Wer gerne Onlinemarktplätze nutzt, wird womöglich weitere Veränderungen bemerken: Mit dem DSA kommt ein unmittelbares Verbot von Verhaltenssteuerung durch sogenannte Dark Patterns. Auch die zulässigen Personalisierungsmöglichkeiten werden qua Gesetz beschränkt und bei Empfehlungssystemen mehr Transparenz vorgeschrieben. Zudem müssen sich Marktplatzbetreiber bestimmten Pflichten unterwerfen, um sicherzustellen, dass Anbieter auf ihren Plattformen auch tatsächlich existieren. Die Vorgaben sollen dem besseren Verbraucherschutz dienen.

Viele der Anforderungen betreffen die größten Anbieter allerdings nur als erste. Die meisten Pflichten treffen später auch die Anbieter unter 45 Millionen EU-Nutzern. Sie fallen nur nicht unter die direkte EU-Kommissions-Kontrolle, sondern sollen von den nationalen Aufsichtsbehörden beaufsichtigt werden. Hier fehlt es allerdings zumindest in Deutschland noch am entsprechenden Umsetzungsgesetz, das bislang noch nicht den Weg ins Bundeskabinett gefunden hat.

Auch jenseits der Nutzerinhalte werden sich die großen Anbieter an weitere Regeln halten müssen. Die großen Anbieter wie Meta und Google betonen bereits, wie gern und umfangreich sie den neuen Vorgaben Folge leisten wollen. So verkauft etwa Meta die mit dem DSA kommende Pflicht, auch eine nicht-algorithmische Inhaltedarstellung anzubieten als Feature: "Wir bieten unseren europäischen Nutzern nun die Option Reels, Stories, Suche und andere Teile von Facebook und Instagram ohne Ranking durch Meta anzuzeigen", lässt etwa Meta in einem Blogpost wissen.

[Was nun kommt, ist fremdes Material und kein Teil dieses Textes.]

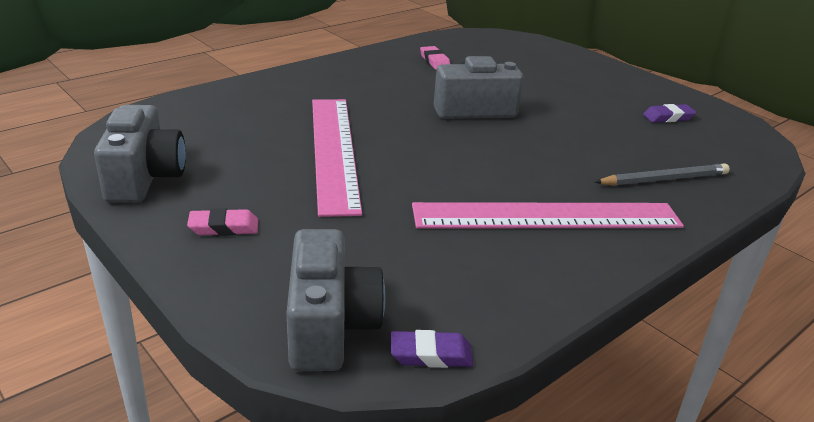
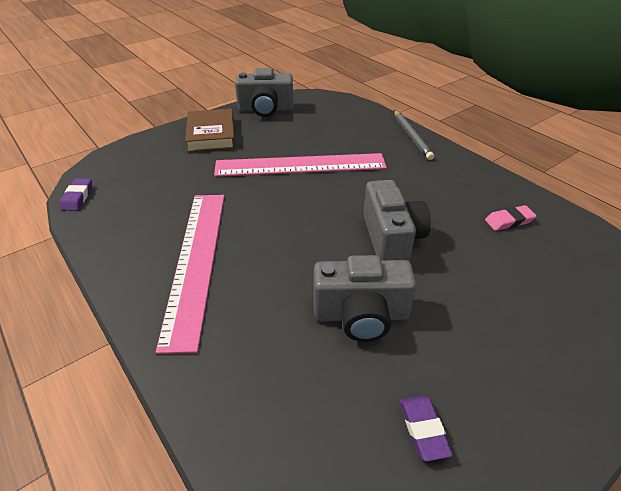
camera: 95 degrees right, 10 degrees up
(224, 227) = (211, 134): pink eraser -> brown book
(329, 326) = (115, 167): grey camera -> grey camera (361, 315)
(664, 179) = (248, 367): grey pencil -> grey pencil (411, 136)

Dabei handelt es sich dabei um eines der Features, das von großen Anbietern im Vorhinein als kaum zu implementieren und die Nutzbarkeit der Angebote zerstörende Anforderung kritisiert wurde. Auch die beiden betroffenen Suchmaschinen Google Search und Microsofts Bing müssen eine empfehlungssystemfreie Option anbieten.

Für die Großanbieter kommen allerdings noch weitere Pflichten hinzu. Sie müssen etwa ein Archiv der auf ihren Angeboten geschalteten Anzeigen vorhalten, weitere Transparenzpflichten erfüllen und auch Zugang für Forscher gewährleisten. Noch unklar ist hingegen, welche Folgen ein ebenfalls nur für die größten Angebote einschlägiger anderer Artikel im DSA haben wird: Die Anbieter müssen regelmäßig Risikoeinschätzungen vornehmen, inwiefern durch sie beziehungsweise einzelne Funktionen etwa eine verstärkte Verbreitung rechtswidriger Inhalte, nachteilige Auswirkungen auf öffentliche Sicherheit oder Wahlprozesse, den Schutz der Menschenwürde, den Gesundheitsschutz oder geschlechtsspezifische Gewalt ausgehen. Sind solche "systemischen Risiken" identifiziert, sollen die Anbieter dann aktiv gegen diese vorgehen, etwa durch Anpassung von Algorithmen oder der Inhaltemoderation.